L’énergie peut toujours réordonner le désordre d’un système. C’est ce que les physiciens appellent parfois le troisième principe de la thermodynamique : les structures dissipatives. En fournissant de l’énergie à un système on peut créer des structures alors que la tendance naturelle les conduit au chaos. Ce principe a pu mettre en place des structures dissipatives aussi évoluées que la vie et nous-mêmes. Sans un flux quotidien d’énergie chimique, notre corps se meurt. Il retourne en poussière. De même, la plante requiert du rayonnement solaire pour croître en associant le carbone du CO2, l’eau, l’azote, un peu de phosphate et de potassium.

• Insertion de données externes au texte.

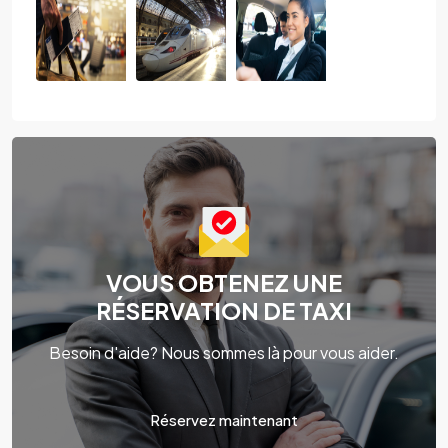
VOUS OBTENEZ UNE
RÉSERVATION DE TAXI
Besoin d'aide? Nous sommes là pour vous aider.
Réservez maintenant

Globalement, donc, l’Univers tendrait vers le chaos mais localement, notre minuscule petite planète perdue au milieu d’un vide hostile reçoit chaque année plus de 6.000 fois la quantité d’énergie que l’humanité consomme actuellement. La biomasse n’en capte même pas un pour mille.

Capturée, domptée, cette énergie inouïe ou même une fraction tenue de celle-ci pourrait largement permettre la croissance de notre confort et de notre bien être matériel en satisfaisant nos besoins de base: se nourrir, boire, se déplacer, se loger, se chauffer, se soigner mais aussi s’instruire, se distraire… En fait, quasi tous les actes humains réclament de l’énergie et transforment de la matière, même dormir ou penser.

La croissance ou la décroissance de la consommation des stocks sont de faux problèmes qui ne conduisent l’humanité nulle part. Ce sont les flux d’énergie du soleil combinés aux cycles naturels ou artificiels qui nous permettrons de vivre, probablement mieux et pendant des millions d’années.